Solo Monte Pasubio y un acceso mínimo en la Escollera Norte permanecen habilitados
La accesibilidad a las playas de Quequén volvió a instalarse como una preocupación entre los residentes. Andrea, vecina del lugar y oyente de Esta Mañana por NEC Radio 98.3, expresó su malestar por el estado de las bajadas y la ausencia de estructuras que permitan un acceso seguro para personas mayores, personas con discapacidad, madres con cochecitos y turistas.

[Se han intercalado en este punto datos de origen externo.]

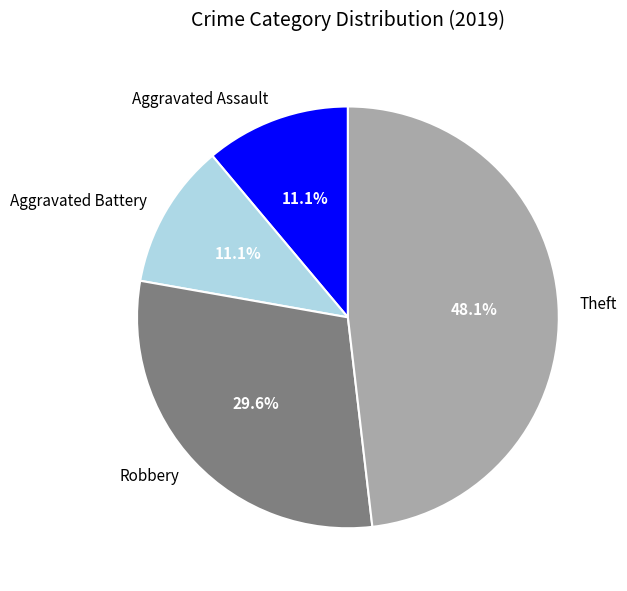

Does Theft account for over 50% of the chart?

No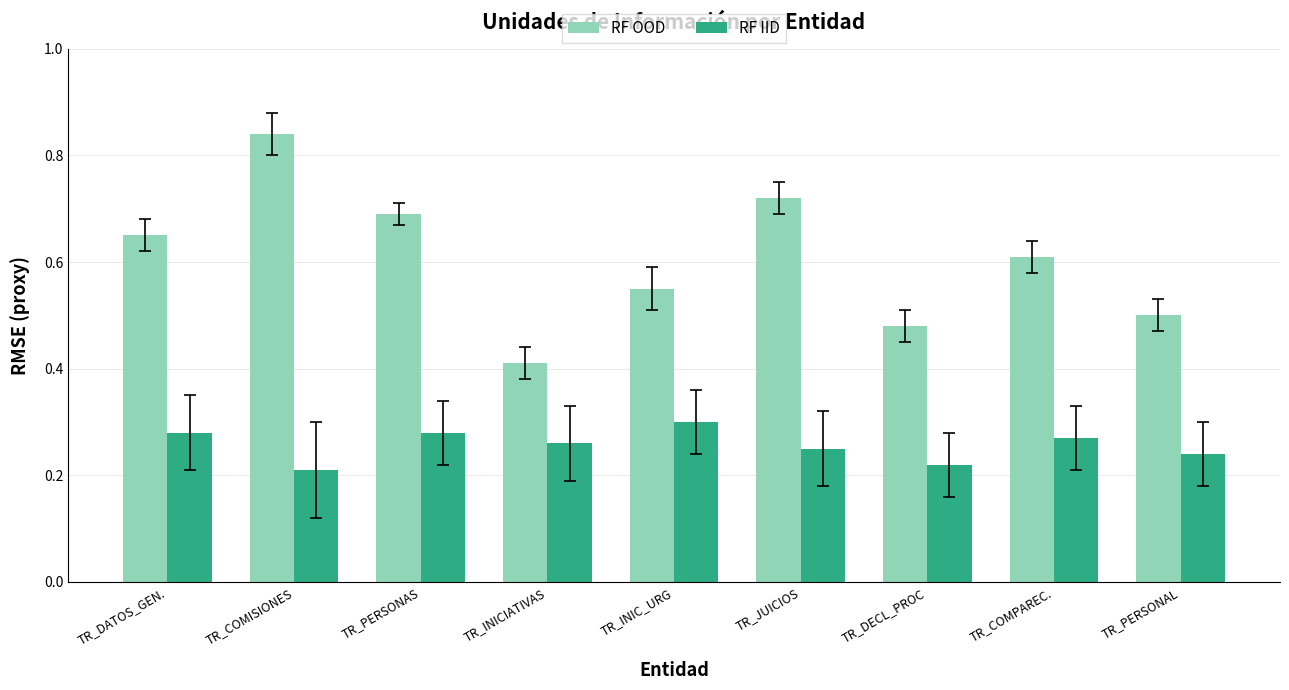

What is the label of the 2nd bar from the right?

TR_COMPAREC.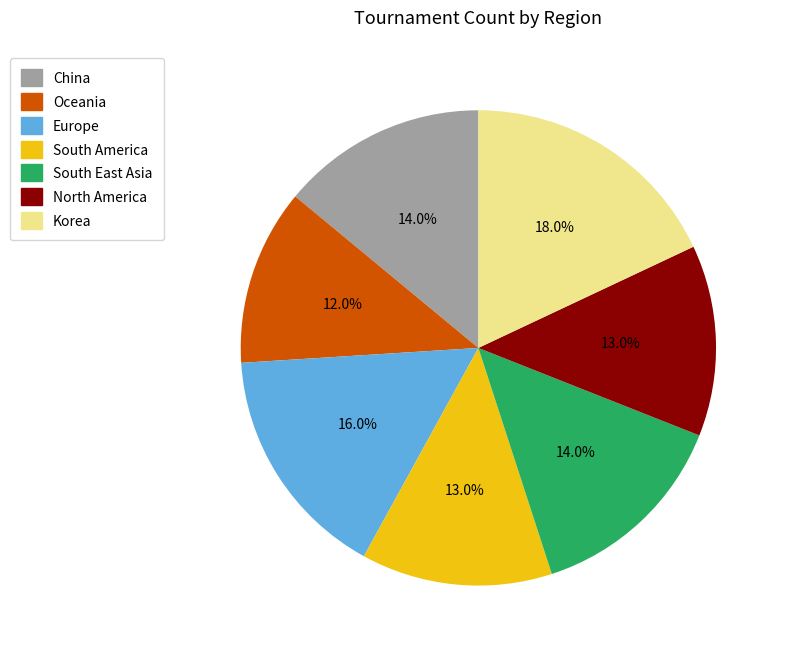

Approximately how many times larger is the value at China compared to Korea?

0.8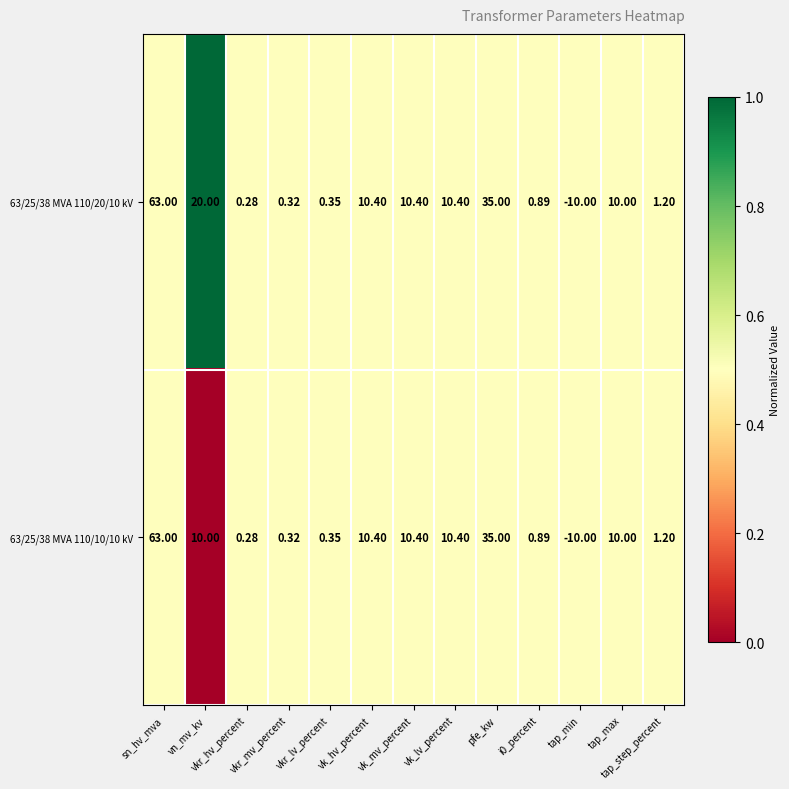

How many values in the 63/25/38 MVA 110/10/10 kV series are below 10?

6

Según relató, las bajadas de 527, 521, 531 y la de Jamming —que años anteriores contaban con tarimas de madera— hoy se encuentran sin mantenimiento ni reposición, limitando el tránsito hacia la playa.
“Las bajadas se retiraron la temporada pasada. Se supone que estaban guardadas para repararlas durante el año, pero la temporada comenzó y no hay ninguna colocada”, afirmó.
Consultada por la respuesta oficial, señaló que la delegación municipal le informó que los trabajos estaban “en trámite” y que no había fondos disponibles. Ante eso, la vecina cuestionó la falta de planificación anual:
“En tu casa no pintás todo el último día. Si el material estaba deteriorado, debía repararse durante el año.”
Actualmente, solo la bajada de Monte Pasubio y un acceso reducido en la Escollera Norte —impulsado históricamente por Gustavo Bardín— permiten llegar con cochecitos o sillas de ruedas. Para Andrea, eso resulta insuficiente:
“Cuando hay mucha gente o viento fuerte, Monte Pasubio se vuelve inaccesible. Todos terminamos en el mismo punto.”
La vecina llamó a preservar y sostener la accesibilidad con reparaciones mínimas que no impliquen grandes costos, y pidió continuidad en la gestión durante todo el año:
“Hay soluciones simples. Lo importante es que se mantengan.”
Desde el programa se insistirá en obtener una respuesta oficial de la delegación para conocer plazos, presupuesto y planificación de cara a la temporada.